Maturity necessary to live it in a useful and dignified way.
by Vito Viganò
In these troubled times of ours, witnesses as we are of wars and nuclear threats, murderous wickedness and aberrant destruction, it is good for us to think that we are also capable of tenderness, of delicate and loving ways in interacting.
"He makes me tender": this is often said of a child due to his disarming naivety and fragility. But lovers also exchange tenderness with passionate pleasure. It happens, but more rarely, that the feeling of tenderness is experienced and expressed even in interactions between adults, who are usually more emotionally reserved. We even feel tenderness with pets at home, when they seem to entrust themselves, docile and affectionate, to the good hearts of their owners.
Sentence. Tenderness is a variation of love, a delicate and pleasant feeling. It is felt as a desire to set up the relationship in a kind and loving way, towards a partner for whom one feels sympathy and condescending protection. Those who are the object of tenderness remain involved and induced to reciprocate it with sympathy and trust. Even a new creature is conceived in a context of shared tenderness. A hint of tenderness can emerge, with unpredictable spontaneity, even in the most gruff people, or between enemies at war or in a mafiosi, as a refinement of which the human heart shows itself capable. It is said that, for exampler beware of it, the torturer must avoid eye or voice contact with his victim; otherwise he couldn't do his job.

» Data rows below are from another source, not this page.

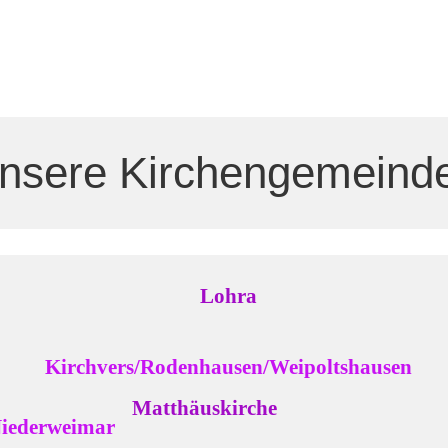
nsere Kirchengemeind
Lohra
Kirchvers/Rodenhausen/Weipoltshausen
Matthäuskirche
eimar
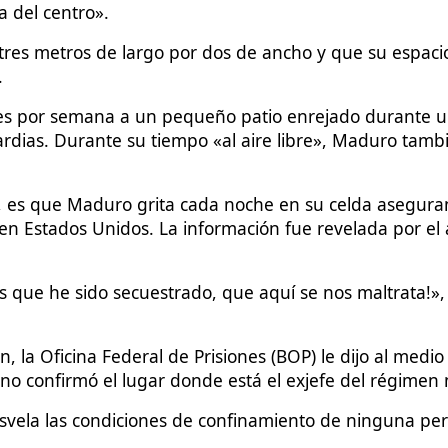
a del centro».
es metros de largo por dos de ancho y que su espac
.
veces por semana a un pequeño patio enrejado durante u
dias. Durante su tiempo «al aire libre», Maduro tambié
o, es que Maduro grita cada noche en su celda asegura
 en Estados Unidos. La información fue revelada por e
ís que he sido secuestrado, que aquí se nos maltrata!»
n, la Oficina Federal de Prisiones (BOP) le dijo al med
o confirmó el lugar donde está el exjefe del régimen ni
svela las condiciones de confinamiento de ninguna per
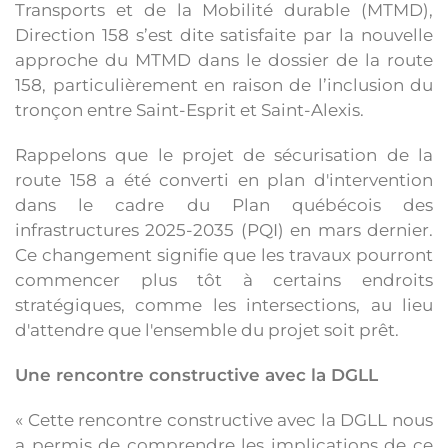
Transports et de la Mobilité durable (MTMD),
Direction 158 s’est dite satisfaite par la nouvelle
approche du MTMD dans le dossier de la route
158, particulièrement en raison de l’inclusion du
tronçon entre Saint-Esprit et Saint-Alexis.
Rappelons que le projet de sécurisation de la
route 158 a été converti en plan d'intervention
dans le cadre du Plan québécois des
infrastructures 2025-2035 (PQI) en mars dernier.
Ce changement signifie que les travaux pourront
commencer plus tôt à certains endroits
stratégiques, comme les intersections, au lieu
d'attendre que l'ensemble du projet soit prêt.
Une rencontre constructive avec la DGLL
« Cette rencontre constructive avec la DGLL nous
a permis de comprendre les implications de ce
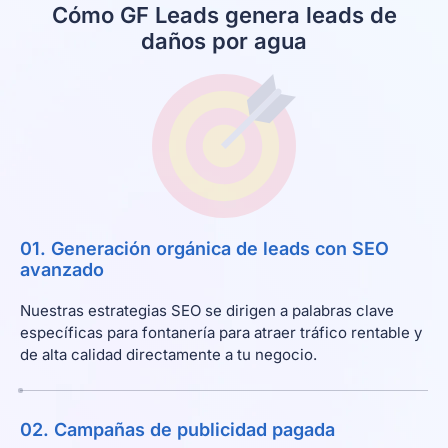
Cómo GF Leads genera leads de
daños por agua
01. Generación orgánica de leads con SEO
avanzado
Nuestras estrategias SEO se dirigen a palabras clave
específicas para fontanería para atraer tráfico rentable y
de alta calidad directamente a tu negocio.
02. Campañas de publicidad pagada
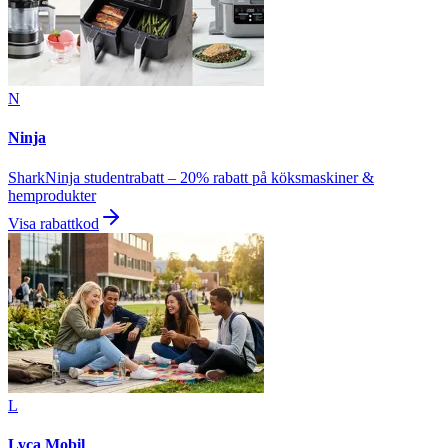
N
Ninja
SharkNinja studentrabatt – 20% rabatt på köksmaskiner &
hemprodukter
Visa rabattkod
L
Lyca Mobil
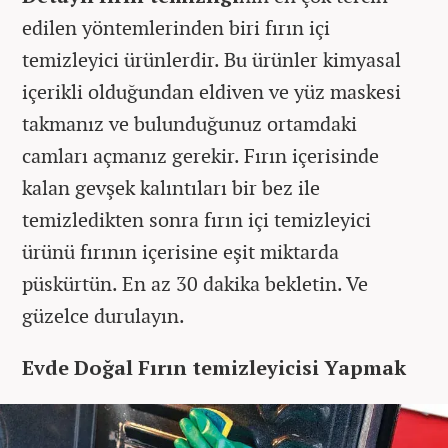
edilen yöntemlerinden biri fırın içi
temizleyici ürünlerdir. Bu ürünler kimyasal
içerikli olduğundan eldiven ve yüz maskesi
takmanız ve bulunduğunuz ortamdaki
camları açmanız gerekir. Fırın içerisinde
kalan gevşek kalıntıları bir bez ile
temizledikten sonra fırın içi temizleyici
ürünü fırının içerisine eşit miktarda
püskürtün. En az 30 dakika bekletin. Ve
güzelce durulayın.
Evde Doğal Fırın temizleyicisi Yapmak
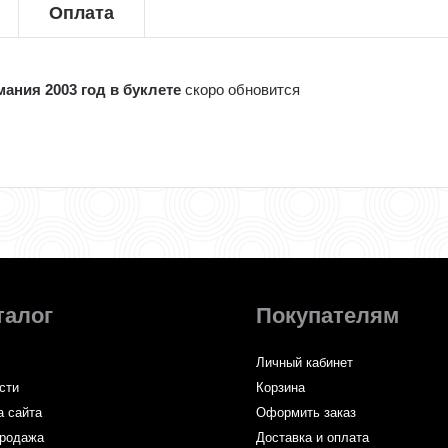
Оплата
ания 2003 год в буклете
скоро обновится
талог
Покупателям
Личный кабинет
сти
Корзина
а сайта
Оформить заказ
родажа
Доставка и оплата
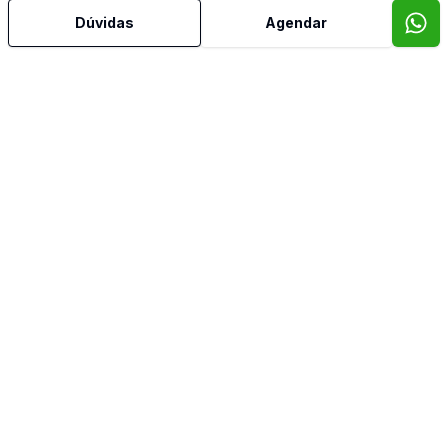
Dúvidas
Agendar
Mais informações
Banheiro Social
Lavabo
Corretor
MFG Negócios Imobiliários Ltda
Marco Aurélio Ferreira Del Grossi
158357
(15) 99789-3703
marcoaurelio@mfgnegociosimobiliarios.com.br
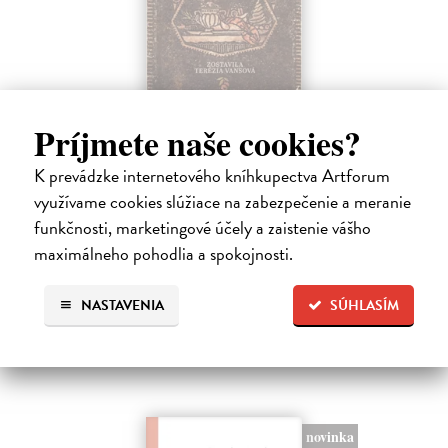
Príjmete naše cookies?
Nová kuchárska kniha
K prevádzke internetového kníhkupectva Artforum
Vansová Terézia (zost.)
| Kniha
využívame cookies slúžiace na zabezpečenie a meranie
Máte pravdu, knižný trh prekypuje kuchárskymi knihami. Nová
funkčnosti, marketingové účely a zaistenie vášho
kuchárska kniha z pera najpovolanejšej gazdinky Terézie Vansovej je
maximálneho pohodlia a spokojnosti.
však dielom, ktoré zaručene obohatí každú domácnosť.
Na sklade
?
NASTAVENIA
SÚHLASÍM
23,66 €
24,90 €
?
novinka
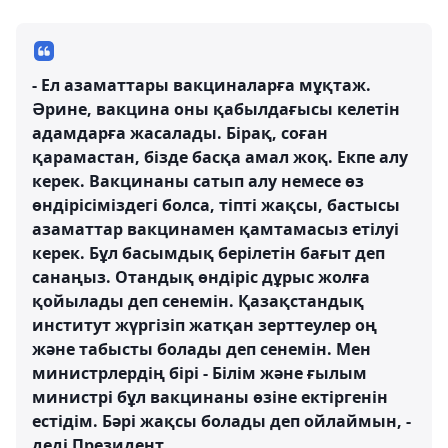
- Ел азаматтары вакциналарға мұқтаж.
Әрине, вакцина оны қабылдағысы келетін
адамдарға жасалады. Бірақ, соған
қарамастан, бізде басқа амал жоқ. Екпе алу
керек. Вакцинаны сатып алу немесе өз
өндірісіміздегі болса, тіпті жақсы, бастысы
азаматтар вакцинамен қамтамасыз етілуі
керек. Бұл басымдық берілетін бағыт деп
санаңыз. Отандық өндіріс дұрыс жолға
қойылады деп сенемін. Қазақстандық
институт жүргізіп жатқан зерттеулер оң
және табысты болады деп сенемін. Мен
министрлердің бірі - Білім және ғылым
министрі бұл вакцинаны өзіне ектіргенін
естідім. Бәрі жақсы болады деп ойлаймын, -
деді Президент.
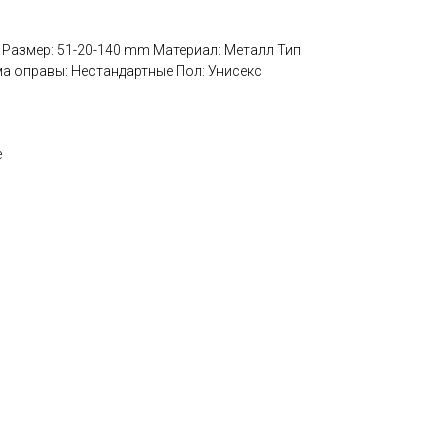
5 Размер: 51-20-140 mm Материал: Металл Тип
а оправы: Нестандартные Пол: Унисекс
е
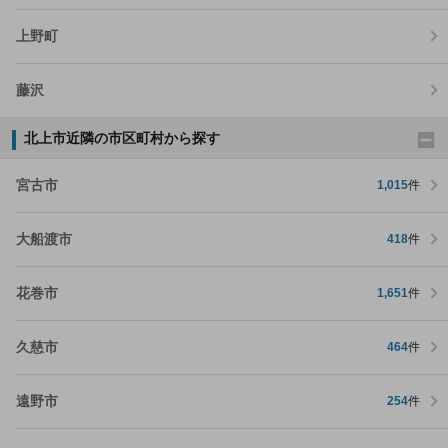
上野町
藤沢
北上市近隣の市区町村から探す
宮古市
1,015
件
大船渡市
418
件
花巻市
1,651
件
久慈市
464
件
遠野市
254
件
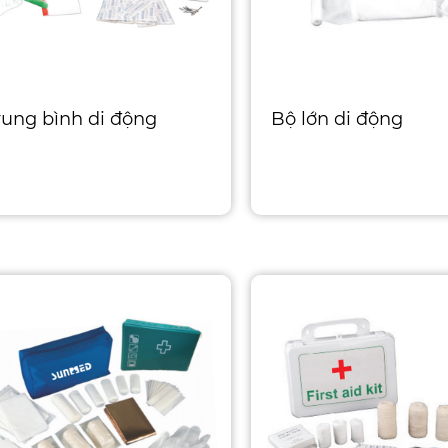
rung bình di động
Bộ lớn di động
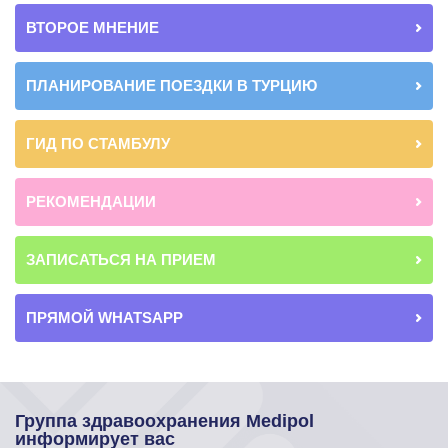
ВТОРОЕ МНЕНИЕ
ПЛАНИРОВАНИЕ ПОЕЗДКИ В ТУРЦИЮ
ГИД ПО СТАМБУЛУ
РЕКОМЕНДАЦИИ
ЗАПИСАТЬСЯ НА ПРИЕМ
ПРЯМОЙ WHATSAPP
Группа здравоохранения Medipol
информирует вас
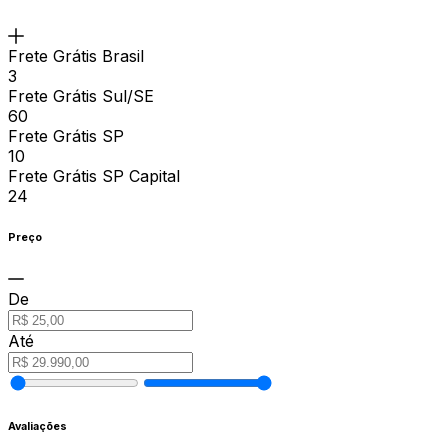
Frete Grátis Brasil
3
Frete Grátis Sul/SE
60
Frete Grátis SP
10
Frete Grátis SP Capital
24
Preço
De
Até
Avaliações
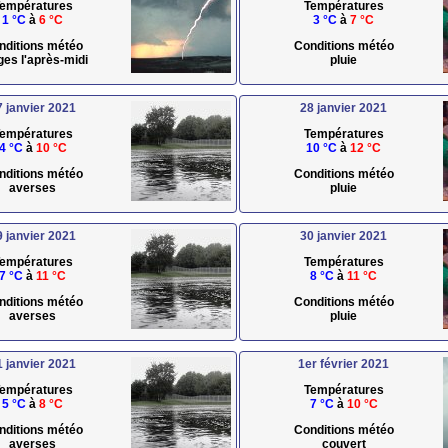
empératures
Températures
1 °C
à
6 °C
3 °C
à
7 °C
nditions météo
Conditions météo
ges l'après-midi
pluie
7 janvier 2021
28 janvier 2021
empératures
Températures
4 °C
à
10 °C
10 °C
à
12 °C
nditions météo
Conditions météo
averses
pluie
9 janvier 2021
30 janvier 2021
empératures
Températures
7 °C
à
11 °C
8 °C
à
11 °C
nditions météo
Conditions météo
averses
pluie
1 janvier 2021
1er février 2021
empératures
Températures
5 °C
à
8 °C
7 °C
à
10 °C
nditions météo
Conditions météo
averses
couvert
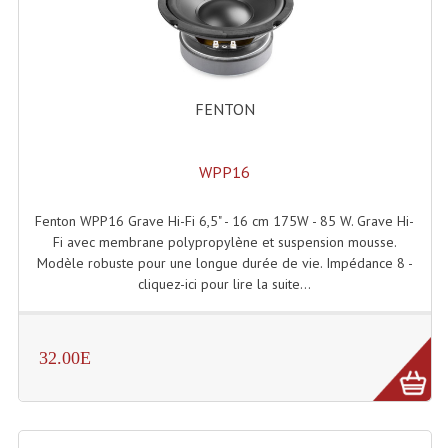
Accessoires Enceintes
Accessoires Micro, Pieds De Régie
Cellule (s)
FENTON
Diamants
WPP16
Pieds D'enceintes
Selecteurs Audio Vidéo
Fenton WPP16 Grave Hi-Fi 6,5" - 16 cm 175W - 85 W. Grave Hi-
Fi avec membrane polypropylène et suspension mousse.
Amplificateurs
Modèle robuste pour une longue durée de vie. Impédance 8 -
cliquez-ici pour lire la suite...
Amplificateurs Multi-Canaux
Casques Stéréo
32.00E
Compresseurs , Limiteurs , Noise Gate
Egaliseur Egaliseurs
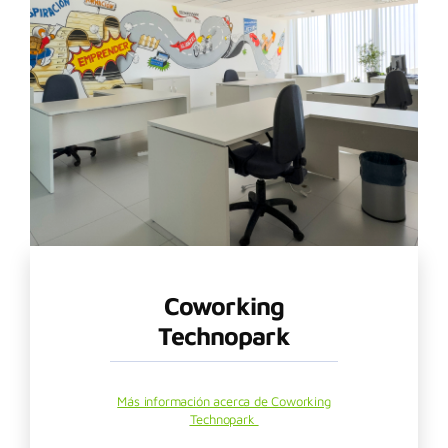
Coworking
Technopark
Más información acerca de Coworking
Technopark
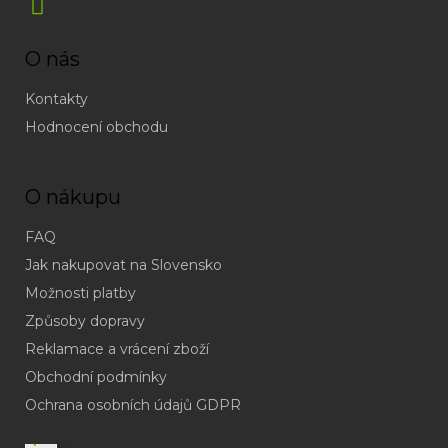
O nás
Kontakty
Hodnocení obchodu
O nákupu
FAQ
Jak nakupovat na Slovensko
Možnosti platby
Způsoby dopravy
Reklamace a vrácení zboží
Obchodní podmínky
(odpověď
do
Ochrana osobních údajů GDPR
24h
v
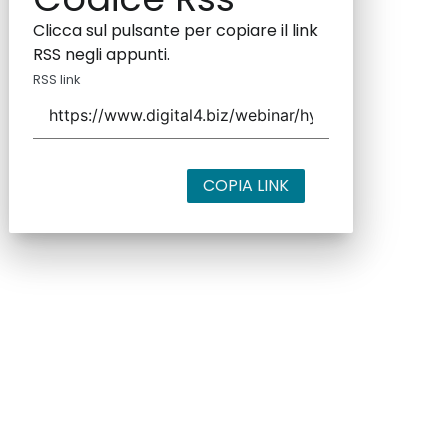
Clicca sul pulsante per copiare il link
RSS negli appunti.
RSS link
COPIA LINK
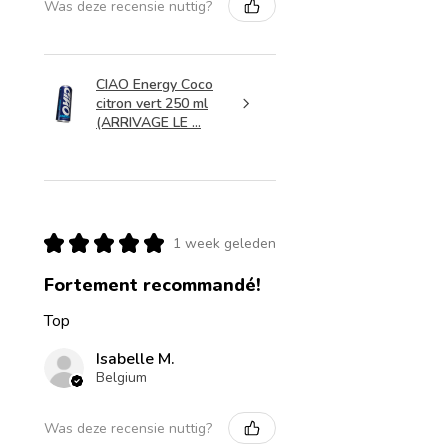
Was deze recensie nuttig?
CIAO Energy Coco
citron vert 250 ml
(ARRIVAGE LE ...
★
★
★
★
★
1 week geleden
Fortement recommandé!
Top
Isabelle M.
Belgium
Was deze recensie nuttig?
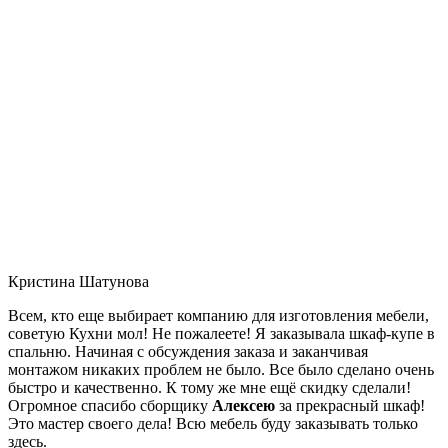
Кристина Шатунова
Всем, кто еще выбирает компанию для изготовления мебели,
советую Кухни мол! Не пожалеете! Я заказывала шкаф-купе в
спальню. Начиная с обсуждения заказа и заканчивая
монтажом никаких проблем не было. Все было сделано очень
быстро и качественно. К тому же мне ещё скидку сделали!
Огромное спасибо сборщику
Алексею
за прекрасный шкаф!
Это мастер своего дела! Всю мебель буду заказывать только
здесь.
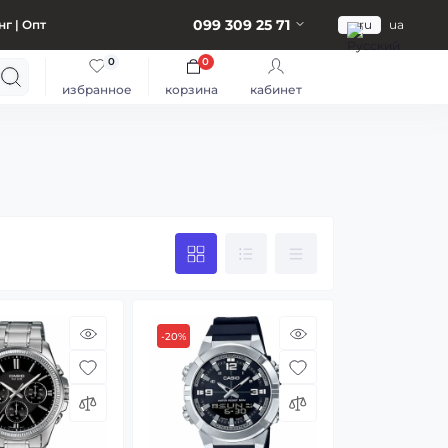
099 309 25 71
г | Опт
ru
ua
0
0
избранное
корзина
кабинет
-20%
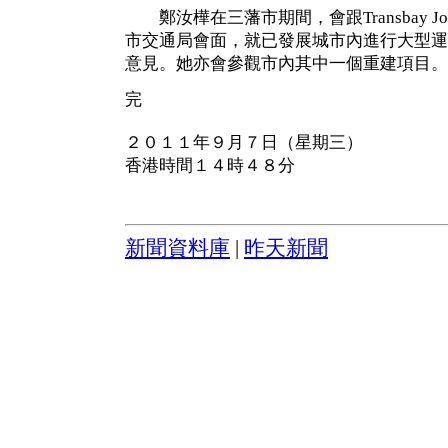
鄭汝樺在三藩市期間，會跟Transbay Joint Pr
市交通局會面，就已發展城市內進行大型運
意見。她亦會參觀市內其中一個重建項目。
完
２０１１年９月７日（星期三）
香港時間１４時４８分
新聞資料庫
|
昨天新聞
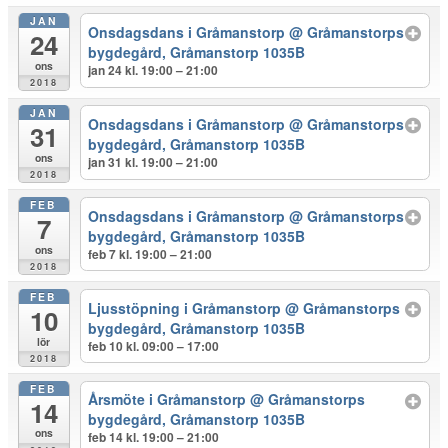
JAN
Onsdagsdans i Gråmanstorp
@ Gråmanstorps
24
bygdegård, Gråmanstorp 1035B
ons
jan 24 kl. 19:00 – 21:00
2018
JAN
Onsdagsdans i Gråmanstorp
@ Gråmanstorps
31
bygdegård, Gråmanstorp 1035B
ons
jan 31 kl. 19:00 – 21:00
2018
FEB
Onsdagsdans i Gråmanstorp
@ Gråmanstorps
7
bygdegård, Gråmanstorp 1035B
ons
feb 7 kl. 19:00 – 21:00
2018
FEB
Ljusstöpning i Gråmanstorp
@ Gråmanstorps
10
bygdegård, Gråmanstorp 1035B
lör
feb 10 kl. 09:00 – 17:00
2018
FEB
Årsmöte i Gråmanstorp
@ Gråmanstorps
14
bygdegård, Gråmanstorp 1035B
ons
feb 14 kl. 19:00 – 21:00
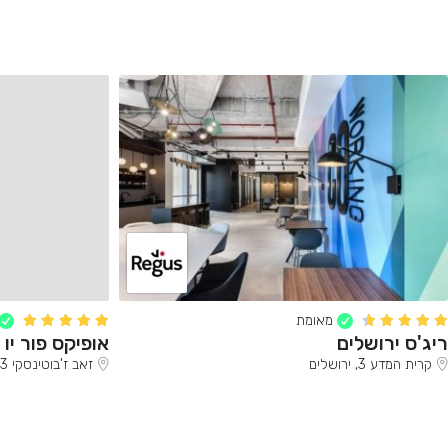
מאומת
ריג'ס ירושלים
אופיקס פור יו 
קרית המדע 3, ירושלים
זאב ז'בוטינסקי 33, רמת גן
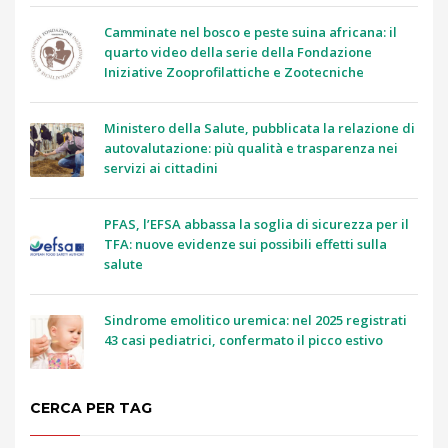
Camminate nel bosco e peste suina africana: il
quarto video della serie della Fondazione
Iniziative Zooprofilattiche e Zootecniche
Ministero della Salute, pubblicata la relazione di
autovalutazione: più qualità e trasparenza nei
servizi ai cittadini
PFAS, l’EFSA abbassa la soglia di sicurezza per il
TFA: nuove evidenze sui possibili effetti sulla
salute
Sindrome emolitico uremica: nel 2025 registrati
43 casi pediatrici, confermato il picco estivo
CERCA PER TAG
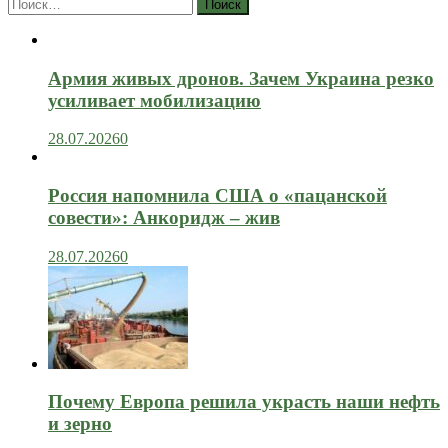
Найти:
Армия живых дронов. Зачем Украина резко
усиливает мобилизацию
28.07.2026
0
Россия напомнила США о «пацанской
совести»: Анкоридж – жив
28.07.2026
0
Почему Европа решила украсть наши нефть
и зерно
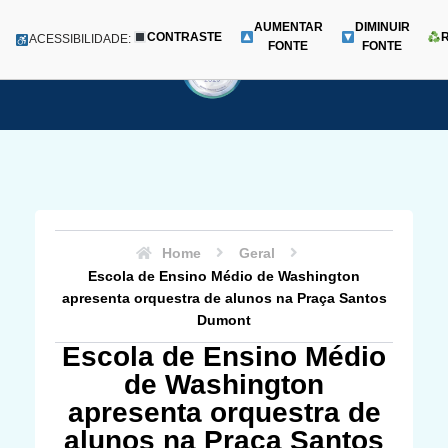
AUMENTAR
DIMINUIR
CONTRASTE
Menu
ACESSIBILIDADE:
FONTE
FONTE
Pular
para
o
conteúdo
Home
Geral
Escola de Ensino Médio de Washington
apresenta orquestra de alunos na Praça Santos
Dumont
Escola de Ensino Médio
de Washington
apresenta orquestra de
alunos na Praça Santos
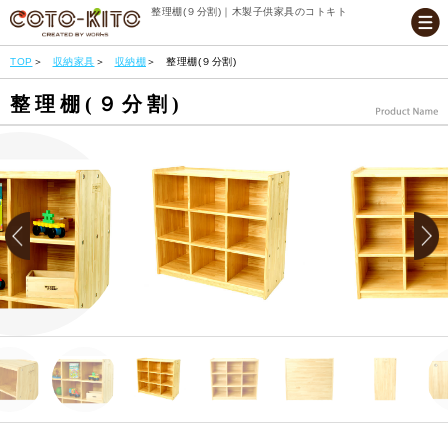
整理棚(９分割)｜木製子供家具のコトキト
TOP
収納家具
収納棚
整理棚(９分割)
整理棚(９分割)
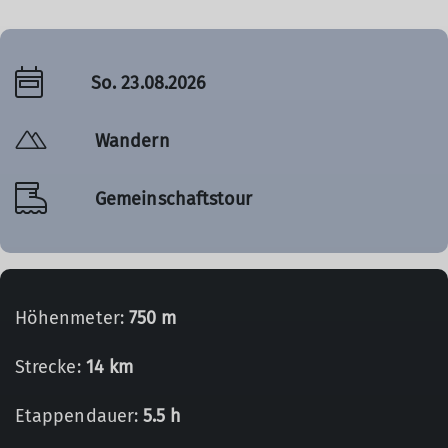
So. 23.08.2026
Wandern
Gemeinschaftstour
Höhenmeter:
750 m
Strecke:
14 km
Etappendauer:
5.5 h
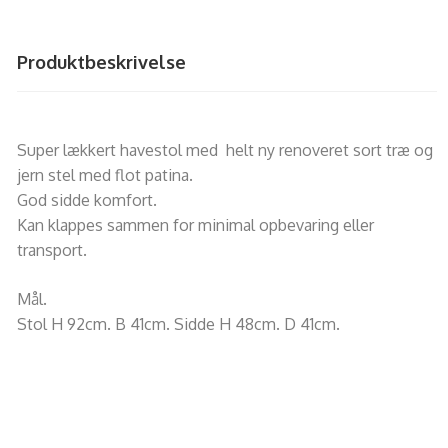
Produktbeskrivelse
Super lækkert havestol med helt ny renoveret sort træ og
jern stel med flot patina.
God sidde komfort.
Kan klappes sammen for minimal opbevaring eller
transport.
Mål.
Stol H 92cm. B 41cm. Sidde H 48cm. D 41cm.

Feeling to express. Tenderness, as an emotion in relating, is a feeling that demands to be manifested to whoever is its object. And words are not enough. We then look for more effective expressions and gestures to show the other what we feel inside. Facial expression or a delicate caress, a pat on the cheek or intimate cuddles. However, tenderness does not lend itself to theatrical comedies; words and gestures express tenderness only if it is alive inside, otherwise the unconscious of those who are the object of it picks up on the charade, made with another purpose.
Tenderness and maturity. Sometimes people feel almost obliged to avoid tenderness for a function they perform or a role they play. This doesn't just happen in military life. Hospital staff, teachers and sometimes even parents refrain from sweet feelings and ways, thinking that tenderness harms them, almost as if it were a weakness they cannot let go of. What a shame, this lack of tenderness! Sometimes, it is true that with tenderness you can manipulate others. Even children can do it with coaxing. It is a mechanism that works among adults, as in the case of adults who beg by showing off children in their arms or around them. But apart from the possible manipulative use, there are no other contraindications to tenderness, so much so that one should worry about containing or avoiding it. Regret is more justified because there is too little of it in human coexistence. The aims of power and personal interests often occupy all the space in people's hearts, inducingor to harshness or abuse. Thus the delicate chords, although present, of benevolence and tenderness remain weakened and asphyxiated.